### Document excerpt
<<<<

[PATCH RFC 3/5] mm: memcg/percpu: per-memcg percpu memory statistics

From: Roman Gushchin <guro@fb.com>
To: Andrew Morton <akpm@linux-foundation.org>,
	Dennis Zhou <dennis@kernel.org>, Tejun Heo <tj@kernel.org>,
	Christoph Lameter <cl@linux.com>
Cc: Johannes Weiner <hannes@cmpxchg.org>,
	Michal Hocko <mhocko@kernel.org>,
	Shakeel Butt <shakeelb@google.com>, <linux-mm@kvack.org>,
	<kernel-team@fb.com>, <linux-kernel@vger.kernel.org>,
	Roman Gushchin <guro@fb.com>
Subject: [PATCH RFC 3/5] mm: memcg/percpu: per-memcg percpu memory statistics
Date: Tue, 19 May 2020 13:18:04 -0700	[thread overview]
Message-ID: <20200519201806.2308480-4-guro@fb.com> (raw)
In-Reply-To: <20200519201806.2308480-1-guro@fb.com>

Percpu memory can represent a noticeable chunk of the total
memory consumption, especially on big machines with many CPUs.
Let's track percpu memory usage for each memcg and display
it in memory.stat.

A percpu allocation is usually scattered over multiple pages
(and nodes), and can be significantly smaller than a page.
So let's add a byte-sized counter on the memcg level:
MEMCG_PERCPU_B. Byte-sized vmstat infra created for slabs
can be perfectly reused for percpu case.

Signed-off-by: Roman Gushchin <guro@fb.com>
---
 Documentation/admin-guide/cgroup-v2.rst |  4 ++++
 include/linux/memcontrol.h              |  8 ++++++++
 mm/memcontrol.c                         |  4 +++-
 mm/percpu.c                             | 10 ++++++++++
 4 files changed, 25 insertions(+), 1 deletion(-)

diff --git a/Documentation/admin-guide/cgroup-v2.rst b/Documentation/admin-guide/cgroup-v2.rst
index fed4e1d2a343..aa8cb6dadadc 100644
--- a/Documentation/admin-guide/cgroup-v2.rst
+++ b/Documentation/admin-guide/cgroup-v2.rst
@@ -1276,6 +1276,10 @@ PAGE_SIZE multiple when read back.

>>>>

### Exercise description
In the percpu statistics patch, what is the byte-sized counter added at the memcg level called?

### Supplied data
<<<<

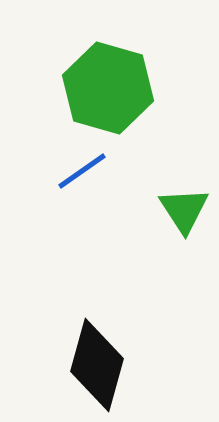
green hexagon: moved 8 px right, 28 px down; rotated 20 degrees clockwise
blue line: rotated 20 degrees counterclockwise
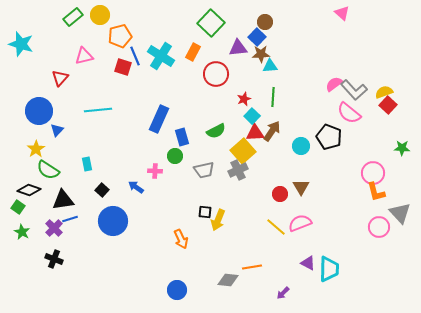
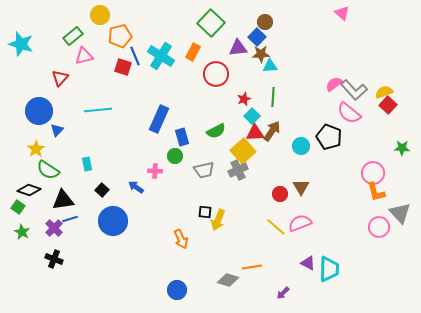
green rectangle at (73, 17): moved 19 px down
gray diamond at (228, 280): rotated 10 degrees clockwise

>>>>

### Result of the task
MEMCG_PERCPU_B